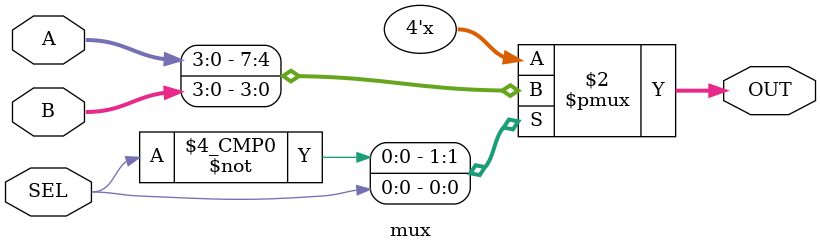
<source format=sv>
/*
Problema 02 a - Roteamento
Cristovão Pessoa Cândido Neto - 121110199
*/
parameter NUM_OF_BITS=4;
module mux(
  input logic[NUM_OF_BITS-1:0] A, B,
  input logic SEL,
  output logic[NUM_OF_BITS-1:0] OUT,
);
  always_comb begin 
    case(SEL)
      1'b0 : OUT <= A;
      1'b1 : OUT <= B;
      default : OUT <= 4'b0000;
    endcase
  end
endmodule

</source>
◇ ◇ ◇ ◇
Every line above in which the word "input" occurs needs to be copied.

  input logic[NUM_OF_BITS-1:0] A, B,
  input logic SEL,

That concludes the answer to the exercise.